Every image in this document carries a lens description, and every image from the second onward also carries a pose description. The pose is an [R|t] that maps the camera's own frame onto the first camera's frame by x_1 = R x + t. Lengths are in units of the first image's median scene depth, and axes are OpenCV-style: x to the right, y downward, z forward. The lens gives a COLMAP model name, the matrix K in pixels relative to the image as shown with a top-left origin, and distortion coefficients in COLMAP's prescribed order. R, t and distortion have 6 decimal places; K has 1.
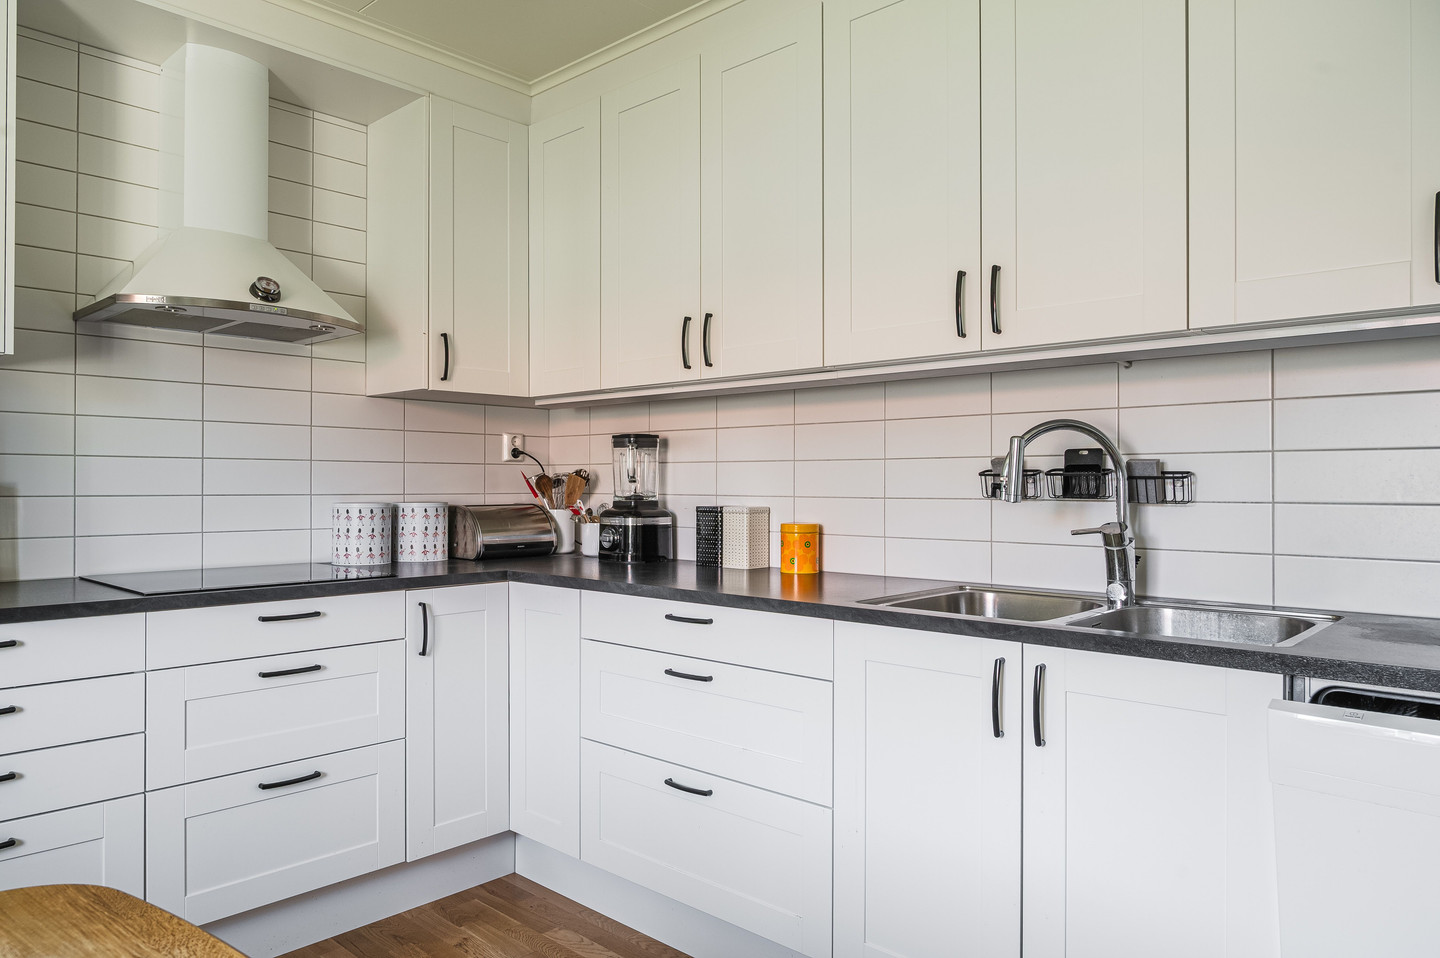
lens RADIAL K [[959.0, 0, 720.0], [0, 959.0, 479.0], [0, 0, 1]] dist [-0.003018, -0.001813]
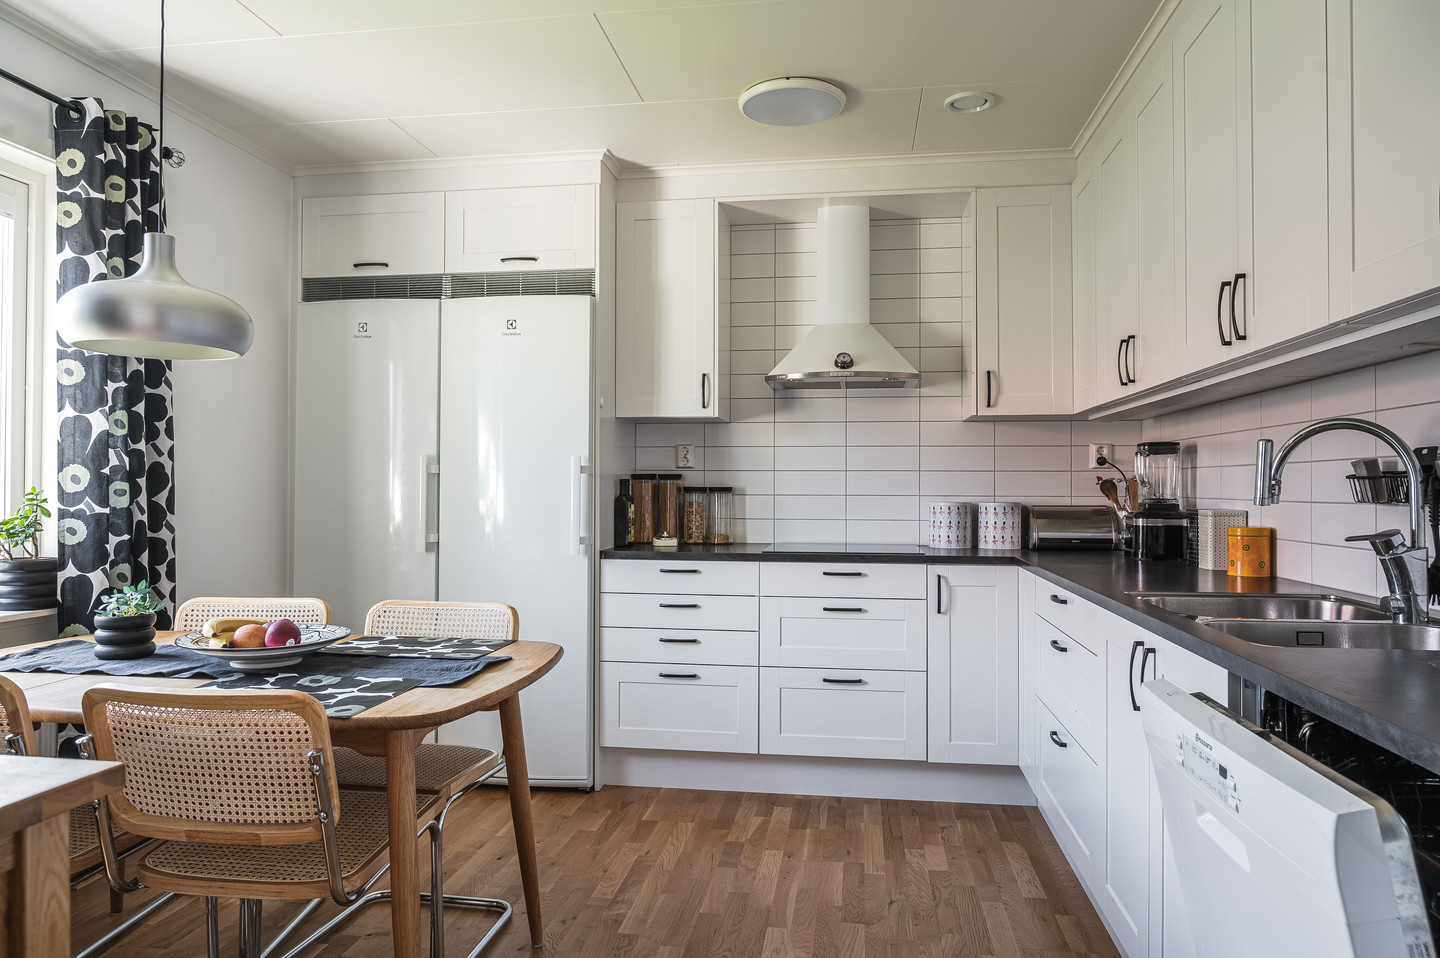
lens RADIAL K [[959.0, 0, 720.0], [0, 959.0, 479.0], [0, 0, 1]] dist [-0.003018, -0.001813]
pose [[0.569642, -0.008120, -0.821853, 0.560080], [0.003647, 0.999966, -0.007352, 0.001295], [0.821885, 0.001190, 0.569652, -0.028928]]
===
Copy every line of the material above word for word, leaving out the pictures.

Completed task —
Every image in this document carries a lens description, and every image from the second onward also carries a pose description. The pose is an [R|t] that maps the camera's own frame onto the first camera's frame by x_1 = R x + t. Lengths are in units of the first image's median scene depth, and axes are OpenCV-style: x to the right, y downward, z forward. The lens gives a COLMAP model name, the matrix K in pixels relative to the image as shown with a top-left origin, and distortion coefficients in COLMAP's prescribed order. R, t and distortion have 6 decimal places; K has 1.
lens RADIAL K [[959.0, 0, 720.0], [0, 959.0, 479.0], [0, 0, 1]] dist [-0.003018, -0.001813]
lens RADIAL K [[959.0, 0, 720.0], [0, 959.0, 479.0], [0, 0, 1]] dist [-0.003018, -0.001813]
pose [[0.569642, -0.008120, -0.821853, 0.560080], [0.003647, 0.999966, -0.007352, 0.001295], [0.821885, 0.001190, 0.569652, -0.028928]]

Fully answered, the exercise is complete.